For the past 20 years, scientists have been applying the tools of modern biotechnology—combining two strands of DNA to produce a new organism—to medicine, agriculture, pharmaceuticals and other consumer products.
More than 70 percent of the processed foods in a supermarket have been manipulated using bioengineering, said the industry's most prominent lobbying group, the Washington, D.C.-based Biotechnology Industry Organization, in a 2005 report.
Job opportunity was another reason for Ohlone's approach.
Biotech is a massive industry that already has taken over 30percent of California's industrial sector and is set to keep growing, Zermeno said.
Almost three decades after Emeryville-based Genentech ushered in the modern biotech era by creating the first bioengineered product in the history of the global economy, lab-produced human insulin, the Bay Area is a biotech hotbed. And the Tri-City area is becoming one of its strongholds.
About 65 smaller companiesline the nine miles between Hayward and Fremont, said Ron Quinta, dean of Ohlone's Math, Science and Technology Department.
The college offers a program to retrain displaced high-tech computer workers
in biotechnology. Quinta said
90 percent of them find work in the industry.

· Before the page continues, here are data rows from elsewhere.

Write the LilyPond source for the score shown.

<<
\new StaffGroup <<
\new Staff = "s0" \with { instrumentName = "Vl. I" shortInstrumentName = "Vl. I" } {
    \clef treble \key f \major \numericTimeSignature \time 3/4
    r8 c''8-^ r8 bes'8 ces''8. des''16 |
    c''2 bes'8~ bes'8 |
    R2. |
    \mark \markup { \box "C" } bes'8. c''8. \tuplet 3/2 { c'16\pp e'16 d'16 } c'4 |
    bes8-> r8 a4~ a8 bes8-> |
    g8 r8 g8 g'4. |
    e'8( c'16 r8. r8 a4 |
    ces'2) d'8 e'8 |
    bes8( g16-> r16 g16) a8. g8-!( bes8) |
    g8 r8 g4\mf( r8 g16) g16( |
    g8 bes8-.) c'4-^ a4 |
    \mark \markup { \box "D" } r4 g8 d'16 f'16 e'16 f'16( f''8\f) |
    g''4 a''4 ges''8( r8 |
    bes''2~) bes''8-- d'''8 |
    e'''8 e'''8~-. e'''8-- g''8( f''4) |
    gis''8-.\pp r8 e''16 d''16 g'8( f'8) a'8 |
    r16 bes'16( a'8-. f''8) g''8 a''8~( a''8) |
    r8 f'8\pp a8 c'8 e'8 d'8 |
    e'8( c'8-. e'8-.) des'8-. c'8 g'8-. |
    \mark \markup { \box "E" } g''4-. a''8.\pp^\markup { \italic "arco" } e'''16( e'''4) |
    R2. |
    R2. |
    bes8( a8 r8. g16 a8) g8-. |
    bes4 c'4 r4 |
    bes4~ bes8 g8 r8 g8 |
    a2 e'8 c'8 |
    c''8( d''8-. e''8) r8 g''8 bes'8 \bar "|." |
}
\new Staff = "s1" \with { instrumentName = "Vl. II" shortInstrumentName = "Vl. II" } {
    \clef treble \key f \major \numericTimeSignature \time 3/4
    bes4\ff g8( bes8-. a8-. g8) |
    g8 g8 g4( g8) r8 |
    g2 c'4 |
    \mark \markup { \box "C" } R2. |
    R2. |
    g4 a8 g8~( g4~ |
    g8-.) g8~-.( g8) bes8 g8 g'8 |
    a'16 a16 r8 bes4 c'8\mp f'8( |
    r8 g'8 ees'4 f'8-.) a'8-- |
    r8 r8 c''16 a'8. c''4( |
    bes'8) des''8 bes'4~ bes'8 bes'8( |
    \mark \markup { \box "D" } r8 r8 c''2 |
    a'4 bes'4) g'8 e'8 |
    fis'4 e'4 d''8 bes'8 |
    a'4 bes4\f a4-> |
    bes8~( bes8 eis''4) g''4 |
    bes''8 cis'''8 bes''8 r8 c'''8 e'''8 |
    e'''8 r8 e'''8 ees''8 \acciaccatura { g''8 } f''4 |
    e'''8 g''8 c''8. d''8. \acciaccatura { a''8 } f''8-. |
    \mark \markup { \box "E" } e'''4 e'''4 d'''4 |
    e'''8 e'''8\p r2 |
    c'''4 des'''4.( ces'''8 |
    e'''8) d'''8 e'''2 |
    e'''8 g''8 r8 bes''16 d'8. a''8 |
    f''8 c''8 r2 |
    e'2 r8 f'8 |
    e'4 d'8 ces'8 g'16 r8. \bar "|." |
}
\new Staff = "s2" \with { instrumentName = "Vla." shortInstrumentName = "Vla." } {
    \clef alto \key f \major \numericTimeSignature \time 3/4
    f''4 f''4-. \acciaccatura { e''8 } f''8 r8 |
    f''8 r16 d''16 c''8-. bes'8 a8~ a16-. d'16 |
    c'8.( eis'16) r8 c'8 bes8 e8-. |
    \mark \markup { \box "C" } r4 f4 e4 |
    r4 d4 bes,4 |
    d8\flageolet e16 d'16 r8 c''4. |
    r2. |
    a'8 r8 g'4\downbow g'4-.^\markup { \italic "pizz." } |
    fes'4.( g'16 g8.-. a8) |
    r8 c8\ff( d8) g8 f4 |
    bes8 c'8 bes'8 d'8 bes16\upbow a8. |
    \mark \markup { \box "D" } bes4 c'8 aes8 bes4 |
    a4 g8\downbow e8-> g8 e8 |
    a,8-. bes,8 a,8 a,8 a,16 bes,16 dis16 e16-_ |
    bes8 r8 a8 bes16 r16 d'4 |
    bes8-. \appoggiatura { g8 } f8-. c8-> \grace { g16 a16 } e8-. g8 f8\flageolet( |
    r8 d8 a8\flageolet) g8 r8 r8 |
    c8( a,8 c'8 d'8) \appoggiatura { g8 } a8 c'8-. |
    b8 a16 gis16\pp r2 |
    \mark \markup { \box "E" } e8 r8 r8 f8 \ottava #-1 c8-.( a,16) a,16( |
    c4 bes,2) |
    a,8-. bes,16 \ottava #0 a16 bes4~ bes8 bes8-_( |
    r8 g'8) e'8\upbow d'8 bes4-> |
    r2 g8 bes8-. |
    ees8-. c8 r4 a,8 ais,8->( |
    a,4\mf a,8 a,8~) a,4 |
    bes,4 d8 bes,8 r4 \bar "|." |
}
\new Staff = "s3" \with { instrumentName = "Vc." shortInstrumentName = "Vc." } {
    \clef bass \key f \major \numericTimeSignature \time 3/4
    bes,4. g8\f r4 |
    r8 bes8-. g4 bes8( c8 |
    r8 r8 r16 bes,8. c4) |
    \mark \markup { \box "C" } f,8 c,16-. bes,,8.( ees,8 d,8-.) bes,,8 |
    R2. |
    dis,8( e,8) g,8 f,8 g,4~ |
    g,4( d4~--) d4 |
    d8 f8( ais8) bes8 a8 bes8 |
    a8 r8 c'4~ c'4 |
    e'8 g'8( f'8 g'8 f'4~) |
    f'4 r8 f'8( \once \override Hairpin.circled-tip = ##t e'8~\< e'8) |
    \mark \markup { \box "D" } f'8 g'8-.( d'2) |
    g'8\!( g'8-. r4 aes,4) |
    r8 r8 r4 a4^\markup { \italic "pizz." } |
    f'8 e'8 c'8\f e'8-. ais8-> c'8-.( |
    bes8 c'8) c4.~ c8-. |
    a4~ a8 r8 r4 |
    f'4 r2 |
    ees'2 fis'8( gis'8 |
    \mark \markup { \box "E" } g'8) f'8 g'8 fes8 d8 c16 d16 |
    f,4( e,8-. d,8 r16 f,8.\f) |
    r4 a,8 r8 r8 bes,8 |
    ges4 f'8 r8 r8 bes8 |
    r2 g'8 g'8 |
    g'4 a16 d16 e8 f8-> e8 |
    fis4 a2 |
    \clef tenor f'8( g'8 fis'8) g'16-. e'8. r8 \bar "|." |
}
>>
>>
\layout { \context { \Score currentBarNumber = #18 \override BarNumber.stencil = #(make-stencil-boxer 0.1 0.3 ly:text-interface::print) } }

Ohlone developed its certificate curriculum with input from companies such as Genentech in order to improve students' chances of joining about 1.2 million other Americans working in the life sciences.
"It's not about teaching what students should know. It's about what industry needs," Zermeno said.
Educators such as Lisa Weasel, an associate biology professor at Portland State University, are optimistic about the job market for the academy students after they finish the program in four years.
Although she predicted that startup companies will be consumed by biotech giants such as Genentech, Weasel was convinced of the strong future demand for a technical work force.
Being trained in science means having more value and making more money, added Weasel, who teaches the technical and social elements of life sciences.
Ohlone College will launch programs in the fall similar to the Biotech Academy in Fremont and Union City high schools. They are funded by a three-year $348,000 National Science Foundation grant and fundraisers.
It is the combination of a sound education and bright career future that the program is counting on.
"If they become better students, then we've succeeded," Zermeno said.
"The Biotech Academy is just a vehicle, but it's one that will have jobs."